(Applies to the confinement volume (leptons and hadrons) only, not to photons.)

Flowing geometric deformations (curvature and torsion) of spatial wrinkles (photons) have similarities with waves that involve a combination of both longitudinal and transverse motions (water waves or Rayleigh surface waves). The oscillating behavior lets geometric deformations flow freely within the expansion, instead of localizing and confining the deformation in the expanding space. Additionally, oscillating deformations do not let the deformation package have a constant hyperdirection (bulge out or dent in perpendicularly to spatial three dimensions).

On the other hand, the structure of the deformation (curvature and torsion) of the knots and the vortexes causes them to have a constant hyperdirection of deformation. The knots and the vortexes bulge out or dent in perpendicularly to space, because their deformation (curvature and torsion) does not oscillate.

Since the inside or outside condition adds an additional dimension to the spatial three-dimensions, the area with such deformations differentiate from the rest of the three-dimensional space. Hence, the knots and the vortexes come into conflict and become incompatible with space. The area with such deformations becomes knotted and is excluded from the share in global space. If the inside or outside value is added by a strain package then it becomes exclusive (Pauli exclusion principle).
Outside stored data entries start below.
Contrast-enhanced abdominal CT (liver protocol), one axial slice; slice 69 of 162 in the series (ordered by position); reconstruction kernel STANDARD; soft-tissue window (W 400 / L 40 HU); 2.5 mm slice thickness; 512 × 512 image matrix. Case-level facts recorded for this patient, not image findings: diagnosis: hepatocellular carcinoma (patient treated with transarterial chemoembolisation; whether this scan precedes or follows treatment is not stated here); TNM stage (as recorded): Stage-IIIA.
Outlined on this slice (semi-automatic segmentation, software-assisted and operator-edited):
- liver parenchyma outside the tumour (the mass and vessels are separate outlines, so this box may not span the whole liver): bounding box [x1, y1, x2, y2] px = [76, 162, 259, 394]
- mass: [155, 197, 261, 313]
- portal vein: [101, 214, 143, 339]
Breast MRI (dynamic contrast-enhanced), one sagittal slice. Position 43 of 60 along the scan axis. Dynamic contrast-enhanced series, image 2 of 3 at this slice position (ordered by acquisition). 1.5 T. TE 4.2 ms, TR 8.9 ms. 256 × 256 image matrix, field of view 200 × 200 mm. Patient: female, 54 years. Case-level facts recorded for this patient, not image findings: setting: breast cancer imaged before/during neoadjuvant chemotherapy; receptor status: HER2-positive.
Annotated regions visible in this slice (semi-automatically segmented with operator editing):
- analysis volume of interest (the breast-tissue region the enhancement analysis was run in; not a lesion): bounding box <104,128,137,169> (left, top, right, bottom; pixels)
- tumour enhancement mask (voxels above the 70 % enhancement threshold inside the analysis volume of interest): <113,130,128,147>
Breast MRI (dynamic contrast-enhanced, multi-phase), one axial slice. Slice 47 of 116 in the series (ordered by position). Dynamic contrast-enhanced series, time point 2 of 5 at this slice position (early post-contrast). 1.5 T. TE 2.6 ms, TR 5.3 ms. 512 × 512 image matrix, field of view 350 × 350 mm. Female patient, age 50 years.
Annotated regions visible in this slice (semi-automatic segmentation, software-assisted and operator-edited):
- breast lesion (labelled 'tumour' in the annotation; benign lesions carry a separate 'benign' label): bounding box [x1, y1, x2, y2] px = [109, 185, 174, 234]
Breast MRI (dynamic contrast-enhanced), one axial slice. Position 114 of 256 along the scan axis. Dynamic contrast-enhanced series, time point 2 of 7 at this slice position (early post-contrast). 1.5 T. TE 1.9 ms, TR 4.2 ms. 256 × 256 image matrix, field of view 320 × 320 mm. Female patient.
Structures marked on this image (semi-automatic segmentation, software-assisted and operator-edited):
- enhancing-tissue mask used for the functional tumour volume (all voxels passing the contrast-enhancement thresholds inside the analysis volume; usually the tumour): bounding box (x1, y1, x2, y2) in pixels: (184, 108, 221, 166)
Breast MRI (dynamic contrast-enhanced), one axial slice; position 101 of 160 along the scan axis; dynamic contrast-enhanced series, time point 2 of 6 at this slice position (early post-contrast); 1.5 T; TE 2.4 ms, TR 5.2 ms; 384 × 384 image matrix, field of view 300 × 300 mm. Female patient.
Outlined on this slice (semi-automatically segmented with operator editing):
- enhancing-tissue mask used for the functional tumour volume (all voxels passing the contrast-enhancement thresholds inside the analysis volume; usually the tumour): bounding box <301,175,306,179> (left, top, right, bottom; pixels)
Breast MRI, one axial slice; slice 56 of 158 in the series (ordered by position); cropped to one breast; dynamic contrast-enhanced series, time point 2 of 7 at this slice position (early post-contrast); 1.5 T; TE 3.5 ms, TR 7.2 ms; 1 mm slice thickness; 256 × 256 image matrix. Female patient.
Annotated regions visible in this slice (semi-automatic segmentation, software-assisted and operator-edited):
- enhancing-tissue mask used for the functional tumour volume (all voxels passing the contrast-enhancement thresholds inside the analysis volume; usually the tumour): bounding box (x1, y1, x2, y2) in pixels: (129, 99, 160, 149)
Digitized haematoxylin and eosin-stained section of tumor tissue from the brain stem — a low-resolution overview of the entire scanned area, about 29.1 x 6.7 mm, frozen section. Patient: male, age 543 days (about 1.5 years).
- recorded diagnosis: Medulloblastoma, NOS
As a result, exclusive strain packages that have the same spin (hyperdirection of deformation) cannot be in the same location at same time.

This principle can be visualized by examining the difference between water waves and whirlpools. While water waves diffuse and interfere with each other, whirlpools have constant locations, and the two of them cannot be at the same location at the same time.

Considering this property (exclusion principle), strain packages (quantum of matter and energy) can be classified as fermions and bosons.

Fermions have anti-symmetric deformations on space (which bulge out), and they add an additional (inside or outside) dimension to spatial three-dimensions as if they are either on the inside or the outside of the spatial plane; they have antisymmetric wave functions.

Bosons have symmetric deformations on space. Thus, they do not add any additional parameter to spatial three-dimensions; they have symmetric wave functions.